-- Written instruction A --
In the article comparing Altria and Philip Morris, write out the passage from "The Case for" to "shifting consumer demand.".
-- Written instruction B --
Answer these questions using the article comparing Altria and Philip Morris:
(i) What heated tobacco system leads Philip Morris's reduced-risk products?
(ii) What net price realization did Altria achieve in smokeable products in the first quarter of 2025?
(iii) What share of the U.S. market do illicit disposable e-vapor products now account for?

-- Excerpt provided --
>>>

By Swati Prasad | July 28, 2025, 12:38 PM

For investors looking at the tobacco sector, the choice often comes down to two industry giants: Altria Group, Inc. MO and Philip Morris International Inc. PM. While both generate substantial revenues from tobacco, they operate in distinct markets and are pursuing different strategies in their transition toward a smoke-free future.

Altria remains focused on the U.S. market, leveraging its dominant Marlboro brand while expanding into alternatives like NJOY and oral nicotine pouches. Philip Morris, on the other hand, generates most of its revenues internationally and has positioned itself as a global leader in reduced-risk products, led by its IQOS heated tobacco system. For investors, the comparison goes beyond brand familiarity; it's about fundamentals, growth potential and how effectively each company is navigating the evolving nicotine landscape.

The Case for Altria

Altria continues to demonstrate resilience amid long-term cigarette volume declines, largely through its consistent pricing power. In the first quarter of 2025, the company achieved a 10.8% net price realization in smokeable products, contributing to a 2.7% increase in adjusted operating income. This pricing strength remains a key lever supporting profitability during a time of shifting consumer demand.

Altria’s growth in smoke-free products, especially the oral nicotine pouch brand, on!, is another key contributor. In the first quarter, on! shipments rose 18%, and the brand grew its share of the oral tobacco category to 8.8%, while share within the nicotine pouch segment reached 17.9%. The success of the “It’s On!” marketing campaign significantly boosted brand visibility, driving a fivefold increase in consumer impressions. 

In the e-vapor category, Altria remains committed to long-term participation despite recent setbacks. Following the temporary market withdrawal of its NJOY ACE product due to regulatory and patent challenges, the company is working to refine its product pipeline and re-enter the market with improved offerings tailored to consumer preferences. At the same time, Altria is advocating for regulatory reform and stronger enforcement to curb the rise of illicit disposable e-vapor products, which now account for over 60% of the U.S. market.

<<<

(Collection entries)

>>>

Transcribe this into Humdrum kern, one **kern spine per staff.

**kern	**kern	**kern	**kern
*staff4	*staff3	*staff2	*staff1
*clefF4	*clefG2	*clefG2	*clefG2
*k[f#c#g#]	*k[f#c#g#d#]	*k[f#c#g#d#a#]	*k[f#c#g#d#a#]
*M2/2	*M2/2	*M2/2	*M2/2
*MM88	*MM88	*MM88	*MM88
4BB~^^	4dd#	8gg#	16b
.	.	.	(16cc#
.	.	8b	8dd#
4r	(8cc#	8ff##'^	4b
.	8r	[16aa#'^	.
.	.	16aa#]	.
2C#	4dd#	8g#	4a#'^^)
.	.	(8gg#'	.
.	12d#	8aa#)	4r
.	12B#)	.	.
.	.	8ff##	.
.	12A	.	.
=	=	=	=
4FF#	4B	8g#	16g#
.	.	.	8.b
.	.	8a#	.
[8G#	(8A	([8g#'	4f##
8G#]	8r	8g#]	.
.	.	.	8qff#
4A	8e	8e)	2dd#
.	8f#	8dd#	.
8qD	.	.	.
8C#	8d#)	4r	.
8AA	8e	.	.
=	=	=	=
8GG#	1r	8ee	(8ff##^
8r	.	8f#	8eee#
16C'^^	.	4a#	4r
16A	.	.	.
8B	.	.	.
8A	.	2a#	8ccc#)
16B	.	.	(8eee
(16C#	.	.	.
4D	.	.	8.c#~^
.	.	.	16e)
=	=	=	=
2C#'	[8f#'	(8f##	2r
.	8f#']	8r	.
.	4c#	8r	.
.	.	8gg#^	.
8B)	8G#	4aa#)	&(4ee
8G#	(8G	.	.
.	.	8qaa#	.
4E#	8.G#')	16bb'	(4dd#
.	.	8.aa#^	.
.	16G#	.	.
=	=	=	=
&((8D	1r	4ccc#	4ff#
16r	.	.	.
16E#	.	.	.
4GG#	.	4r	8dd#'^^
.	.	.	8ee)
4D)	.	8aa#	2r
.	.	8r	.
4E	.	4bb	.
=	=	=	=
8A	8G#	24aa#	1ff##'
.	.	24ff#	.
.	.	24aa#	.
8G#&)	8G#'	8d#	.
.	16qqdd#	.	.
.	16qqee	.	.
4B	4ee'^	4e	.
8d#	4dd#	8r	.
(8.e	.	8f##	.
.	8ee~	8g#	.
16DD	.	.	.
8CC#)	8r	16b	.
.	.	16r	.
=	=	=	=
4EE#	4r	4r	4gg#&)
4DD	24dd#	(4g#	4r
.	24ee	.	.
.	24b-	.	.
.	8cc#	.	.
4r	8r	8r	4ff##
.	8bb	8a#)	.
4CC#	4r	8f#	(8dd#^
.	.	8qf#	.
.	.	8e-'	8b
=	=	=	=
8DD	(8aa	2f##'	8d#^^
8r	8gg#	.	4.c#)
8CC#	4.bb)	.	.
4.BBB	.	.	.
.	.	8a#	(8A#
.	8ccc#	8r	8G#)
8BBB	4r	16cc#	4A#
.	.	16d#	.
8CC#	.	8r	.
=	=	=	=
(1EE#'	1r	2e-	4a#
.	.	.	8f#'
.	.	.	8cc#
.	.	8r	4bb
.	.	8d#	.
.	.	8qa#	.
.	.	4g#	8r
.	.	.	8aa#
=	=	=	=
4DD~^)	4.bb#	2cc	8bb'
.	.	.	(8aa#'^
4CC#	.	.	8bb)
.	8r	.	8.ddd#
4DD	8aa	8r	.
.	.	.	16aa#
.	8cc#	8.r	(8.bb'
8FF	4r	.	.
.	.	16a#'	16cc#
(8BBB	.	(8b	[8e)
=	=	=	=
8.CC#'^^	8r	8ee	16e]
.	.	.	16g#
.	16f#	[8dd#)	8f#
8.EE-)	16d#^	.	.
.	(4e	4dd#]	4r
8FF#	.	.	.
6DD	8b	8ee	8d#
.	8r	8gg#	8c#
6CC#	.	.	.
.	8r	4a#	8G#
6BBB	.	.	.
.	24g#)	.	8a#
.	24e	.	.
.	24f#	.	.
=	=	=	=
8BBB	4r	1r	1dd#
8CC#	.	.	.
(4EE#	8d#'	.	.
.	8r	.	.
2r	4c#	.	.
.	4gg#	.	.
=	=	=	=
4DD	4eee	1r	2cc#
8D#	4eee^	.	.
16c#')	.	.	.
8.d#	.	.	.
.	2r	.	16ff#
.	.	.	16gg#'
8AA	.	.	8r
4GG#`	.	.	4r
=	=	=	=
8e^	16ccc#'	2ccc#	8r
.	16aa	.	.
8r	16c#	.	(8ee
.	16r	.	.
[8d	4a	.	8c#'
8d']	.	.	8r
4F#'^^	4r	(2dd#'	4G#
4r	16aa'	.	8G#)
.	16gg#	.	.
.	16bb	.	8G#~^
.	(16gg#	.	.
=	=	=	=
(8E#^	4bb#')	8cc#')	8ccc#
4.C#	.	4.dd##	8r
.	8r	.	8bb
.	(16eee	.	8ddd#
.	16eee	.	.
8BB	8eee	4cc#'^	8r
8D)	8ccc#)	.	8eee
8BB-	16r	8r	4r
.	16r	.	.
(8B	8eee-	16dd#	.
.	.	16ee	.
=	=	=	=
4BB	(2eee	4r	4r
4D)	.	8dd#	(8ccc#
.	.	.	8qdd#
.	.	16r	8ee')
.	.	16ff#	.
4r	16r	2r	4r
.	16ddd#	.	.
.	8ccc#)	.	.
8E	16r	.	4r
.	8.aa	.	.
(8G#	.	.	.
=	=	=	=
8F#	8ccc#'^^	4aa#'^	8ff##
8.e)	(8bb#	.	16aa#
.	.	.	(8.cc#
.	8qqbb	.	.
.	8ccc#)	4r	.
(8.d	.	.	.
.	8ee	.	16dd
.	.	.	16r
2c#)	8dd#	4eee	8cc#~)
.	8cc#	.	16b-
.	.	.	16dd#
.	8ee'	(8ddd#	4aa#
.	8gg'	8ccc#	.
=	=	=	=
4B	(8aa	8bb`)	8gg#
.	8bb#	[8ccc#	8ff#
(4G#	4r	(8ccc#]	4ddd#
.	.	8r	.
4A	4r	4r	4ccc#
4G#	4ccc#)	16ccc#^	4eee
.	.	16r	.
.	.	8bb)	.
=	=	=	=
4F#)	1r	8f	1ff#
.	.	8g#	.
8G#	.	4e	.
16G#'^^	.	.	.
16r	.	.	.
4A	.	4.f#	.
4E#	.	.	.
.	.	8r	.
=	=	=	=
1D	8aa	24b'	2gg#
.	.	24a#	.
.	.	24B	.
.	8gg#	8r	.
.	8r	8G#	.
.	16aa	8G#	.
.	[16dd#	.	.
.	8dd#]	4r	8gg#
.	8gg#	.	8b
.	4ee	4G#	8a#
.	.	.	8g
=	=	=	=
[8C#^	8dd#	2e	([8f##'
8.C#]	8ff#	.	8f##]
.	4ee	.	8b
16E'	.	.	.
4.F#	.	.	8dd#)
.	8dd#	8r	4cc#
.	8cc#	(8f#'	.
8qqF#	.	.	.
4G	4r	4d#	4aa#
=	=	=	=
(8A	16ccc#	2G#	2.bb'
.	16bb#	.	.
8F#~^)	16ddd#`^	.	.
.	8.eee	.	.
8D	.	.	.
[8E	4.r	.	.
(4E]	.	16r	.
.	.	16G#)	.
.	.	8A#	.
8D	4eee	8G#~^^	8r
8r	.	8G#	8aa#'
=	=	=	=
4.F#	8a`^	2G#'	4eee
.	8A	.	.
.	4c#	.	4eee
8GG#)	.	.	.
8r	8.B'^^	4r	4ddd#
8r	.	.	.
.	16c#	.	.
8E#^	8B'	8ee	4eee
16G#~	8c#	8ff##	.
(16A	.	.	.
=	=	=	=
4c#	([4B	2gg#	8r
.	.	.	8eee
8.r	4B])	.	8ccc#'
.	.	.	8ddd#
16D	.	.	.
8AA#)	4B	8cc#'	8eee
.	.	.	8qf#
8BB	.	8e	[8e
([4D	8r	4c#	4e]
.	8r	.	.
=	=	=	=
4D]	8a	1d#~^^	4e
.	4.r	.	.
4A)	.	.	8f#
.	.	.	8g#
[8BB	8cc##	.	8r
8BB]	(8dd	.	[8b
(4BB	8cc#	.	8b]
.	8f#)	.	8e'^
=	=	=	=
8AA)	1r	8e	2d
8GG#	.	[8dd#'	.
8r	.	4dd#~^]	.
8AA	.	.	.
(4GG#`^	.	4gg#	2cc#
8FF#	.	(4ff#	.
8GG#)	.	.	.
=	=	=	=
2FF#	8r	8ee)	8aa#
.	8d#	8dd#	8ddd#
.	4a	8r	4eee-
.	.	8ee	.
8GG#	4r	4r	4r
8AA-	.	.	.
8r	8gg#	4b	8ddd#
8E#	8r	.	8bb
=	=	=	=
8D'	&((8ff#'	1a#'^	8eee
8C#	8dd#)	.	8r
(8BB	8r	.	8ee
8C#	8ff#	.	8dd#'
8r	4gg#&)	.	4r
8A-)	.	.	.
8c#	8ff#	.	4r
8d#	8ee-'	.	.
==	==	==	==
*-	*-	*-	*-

<<<

-- Complete response A --
The Case for Altria

Altria continues to demonstrate resilience amid long-term cigarette volume declines, largely through its consistent pricing power. In the first quarter of 2025, the company achieved a 10.8% net price realization in smokeable products, contributing to a 2.7% increase in adjusted operating income. This pricing strength remains a key lever supporting profitability during a time of shifting consumer demand.

-- Complete response B --
(i) IQOS
(ii) 10.8%
(iii) Over 60%